His screenwriting credits include translations of classics such as Ibsen’s “A Doll’s House” (1970), “Tales from the Vienna Woods” (1977), and “Moliere’s Tartuffe” (1984), and his television work includes “The History Man” for the BBC, “The Ginger Tree” (1989), and Tales from Hollywood (1989).
In 1985 he wrote the play “Les Liaisons Dangereuses”, adapted and translated from the novel by Choderlos de Laclos, and later adapted it as a screenplay. The resulting film, “Dangerous Liaisons”, was an international success. He also wrote and directed “Carrington”, about the relationship of Lytton Strachey with the painter Dora Carrington.
Other work includes translations of Yasmina Reza’s work for the stage, and further versions of Chekhov and Odon von Horvath. He wrote the stage adaptation and co-wrote the lyrics for Andrew Lloyd Webber’s Sunset Boulevard, and the recent screenplay for the BAFTA nominated film, “Atonement” (2007), for which he was nominated for the Academy Award for Best Adapted Screenplay.

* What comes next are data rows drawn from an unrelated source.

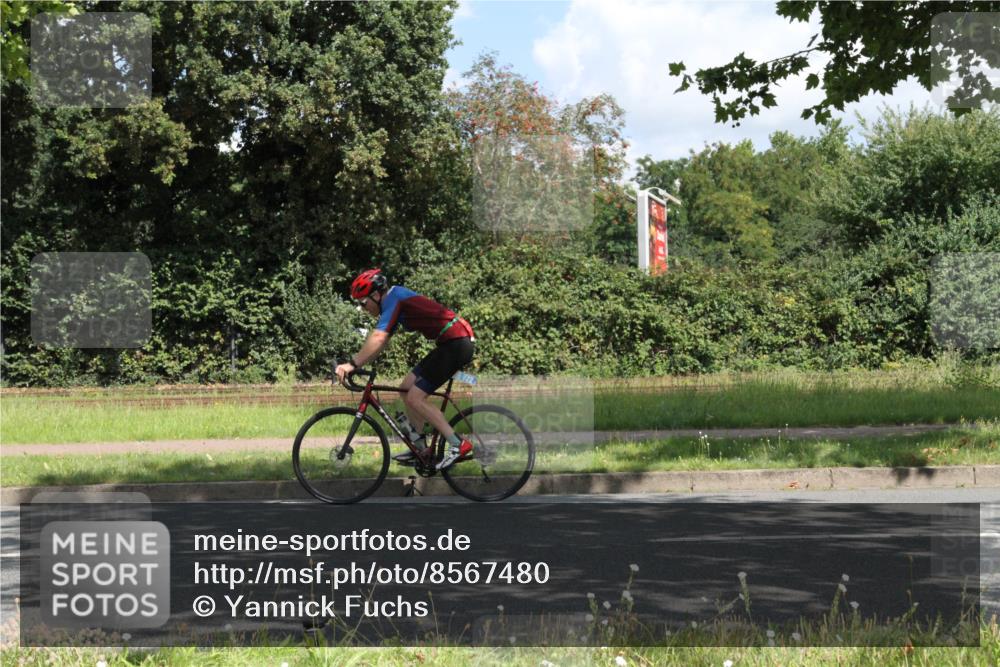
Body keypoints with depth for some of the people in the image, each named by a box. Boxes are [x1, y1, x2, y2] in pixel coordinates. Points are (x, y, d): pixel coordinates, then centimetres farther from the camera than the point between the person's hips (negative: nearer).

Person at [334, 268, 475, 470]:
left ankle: (458, 445, -10)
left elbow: (378, 339, -24)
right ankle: (419, 447, 17)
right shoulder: (394, 302, 17)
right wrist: (354, 364, 11)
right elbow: (379, 342, 18)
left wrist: (352, 364, -25)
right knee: (407, 388, 12)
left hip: (457, 343, -10)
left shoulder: (393, 298, -13)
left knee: (415, 398, -9)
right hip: (451, 344, 10)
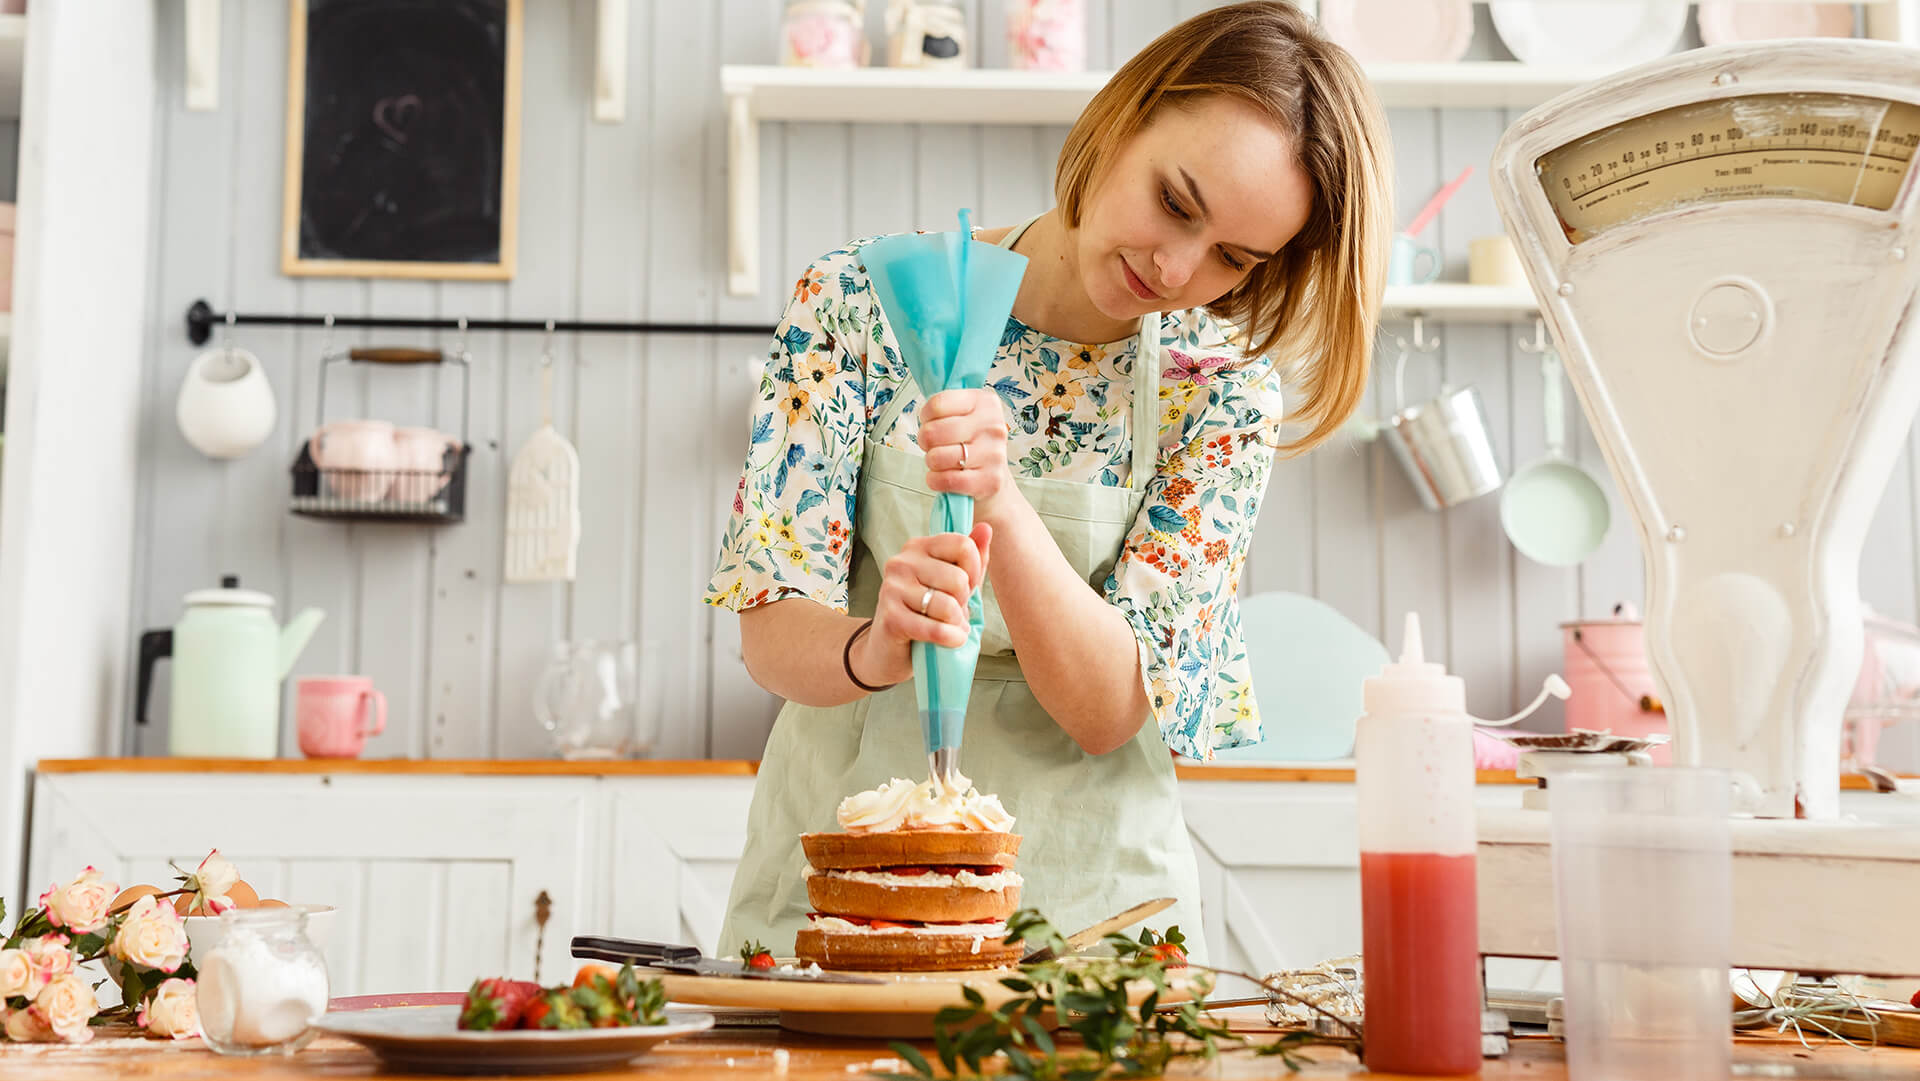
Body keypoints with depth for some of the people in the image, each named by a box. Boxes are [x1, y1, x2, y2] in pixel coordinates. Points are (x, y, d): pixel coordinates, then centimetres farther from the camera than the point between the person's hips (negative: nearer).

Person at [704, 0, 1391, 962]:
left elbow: (1107, 708, -11)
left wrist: (998, 499, -26)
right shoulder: (860, 297, -5)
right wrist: (873, 650, -28)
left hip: (1092, 888, 1)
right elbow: (771, 631, -7)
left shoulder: (1223, 387, -4)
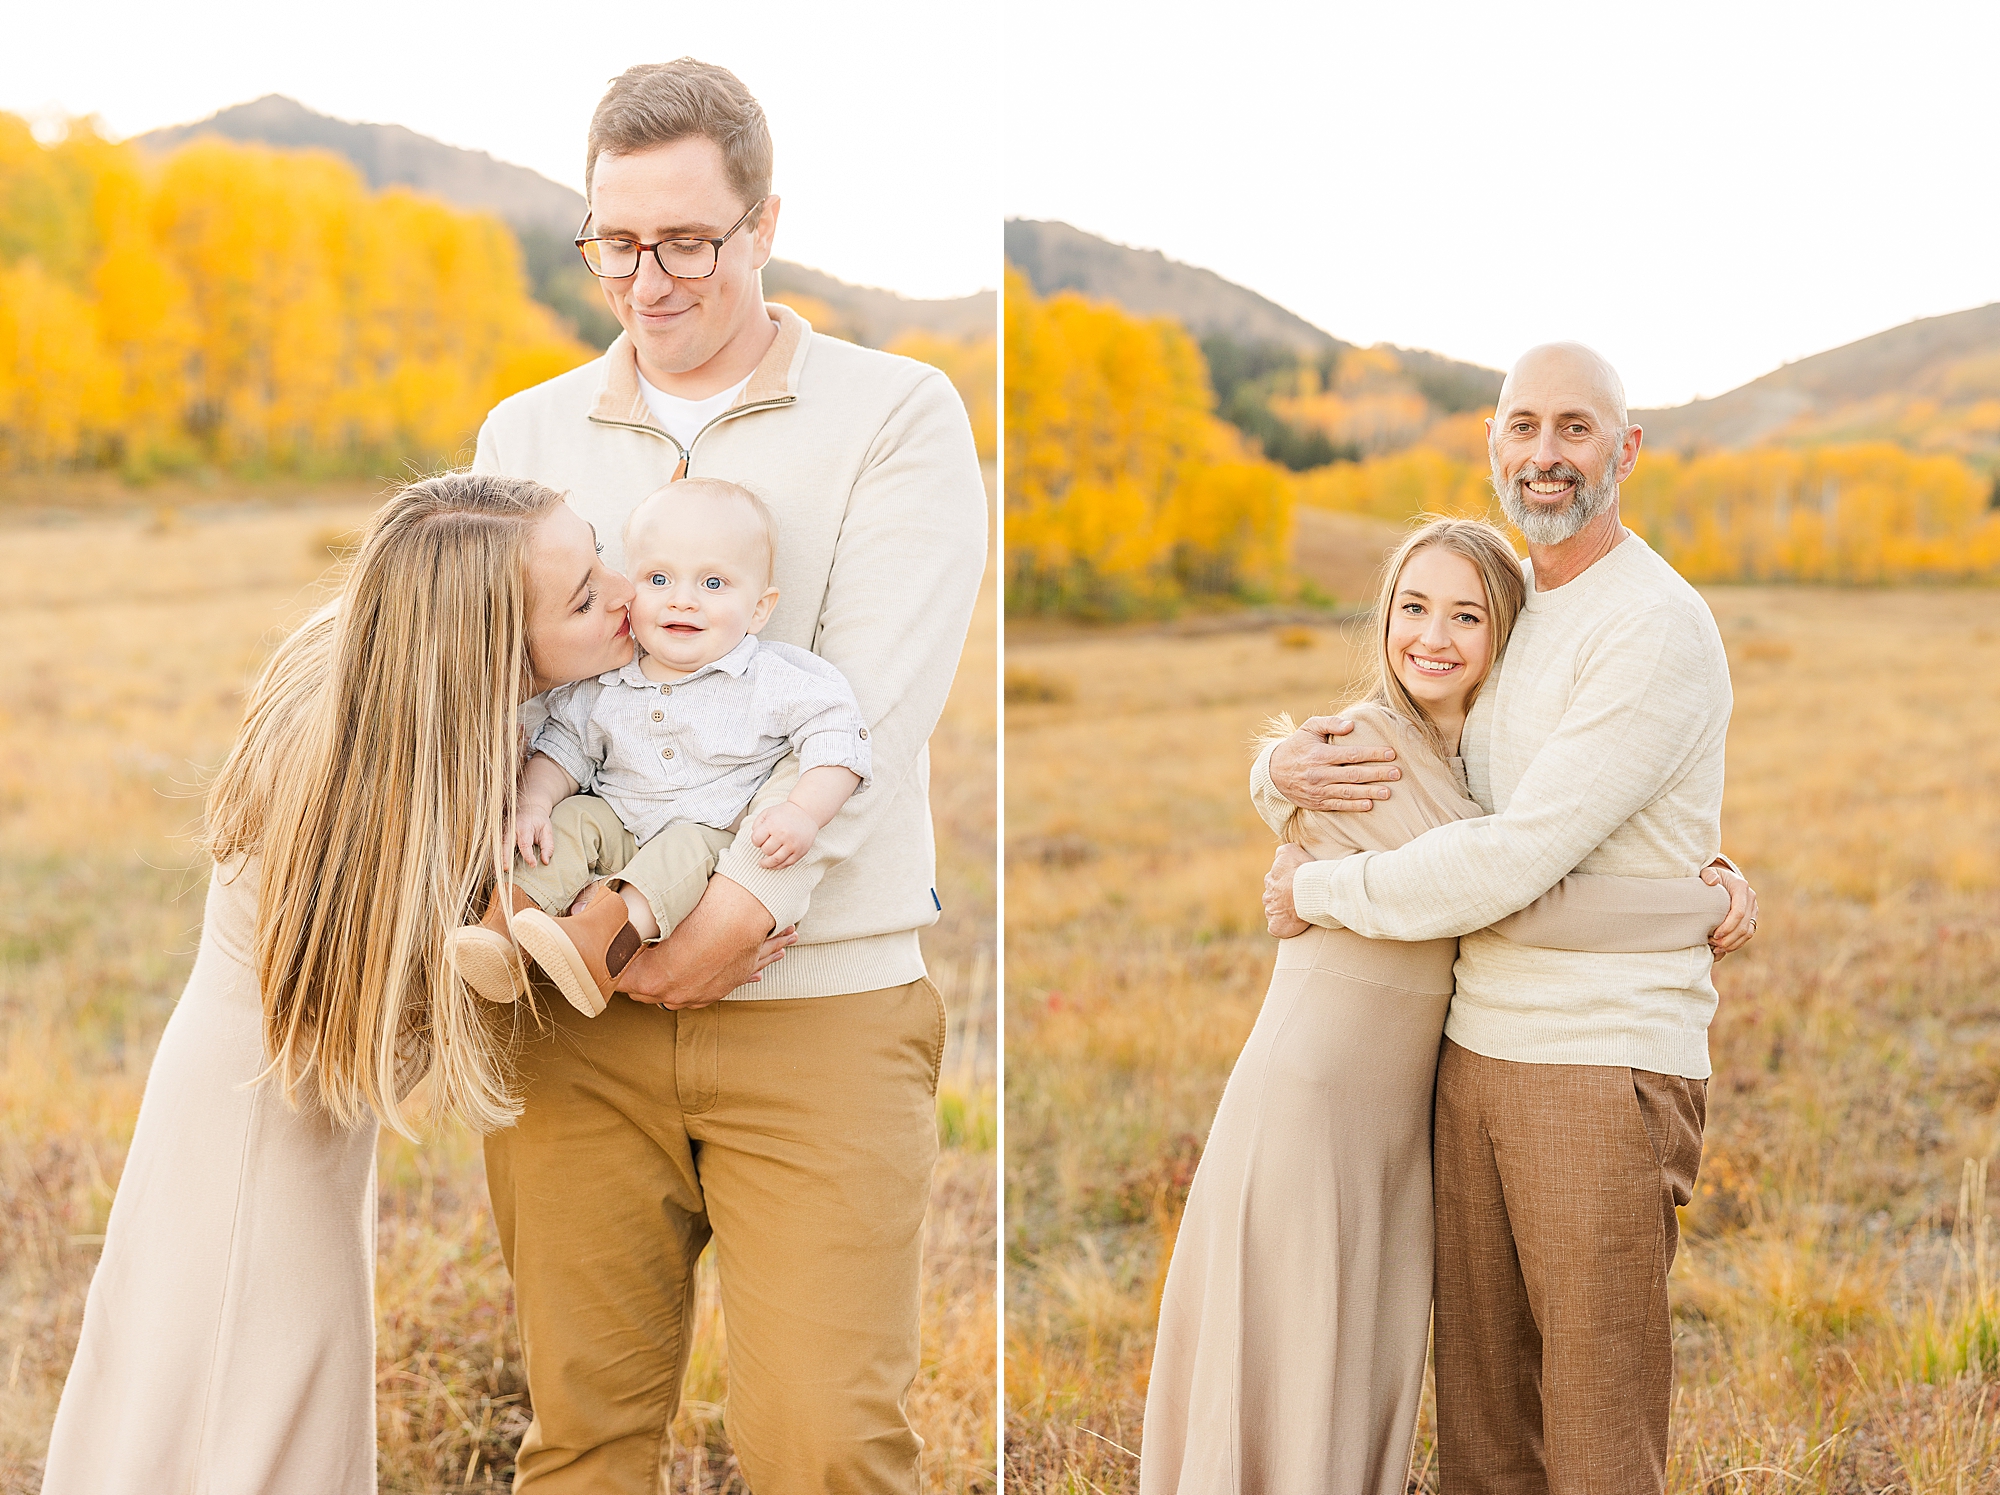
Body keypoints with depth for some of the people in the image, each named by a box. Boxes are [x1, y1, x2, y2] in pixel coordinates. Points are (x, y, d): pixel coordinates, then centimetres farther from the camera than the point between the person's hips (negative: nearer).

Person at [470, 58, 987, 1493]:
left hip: (819, 994, -3)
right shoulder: (526, 434, 15)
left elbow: (875, 697, -7)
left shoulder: (898, 416, 4)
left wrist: (753, 897, -18)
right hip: (574, 999, 3)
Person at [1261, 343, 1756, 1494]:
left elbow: (1515, 860, -19)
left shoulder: (1660, 630, -13)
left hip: (1604, 1068, -8)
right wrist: (1289, 769, -2)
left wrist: (1319, 890, -7)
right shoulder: (1500, 617, 14)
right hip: (1477, 1053, 8)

Hampton’s recent works include the plays “The Talking Cure” (2002) and “Appomattox” (2012), the musicals “Rebecca” (2012) and “Stephen Ward the Musical” (2013), and the film adaptations of “A Dangerous Method” (2011) based on John Kerr’s “A Most Dangerous Method”, “Ali and Nino” (2012) adapted from Kurban Said’s novel of the same name, and “The Thirteenth Tale” (2013), adapted for the BBC.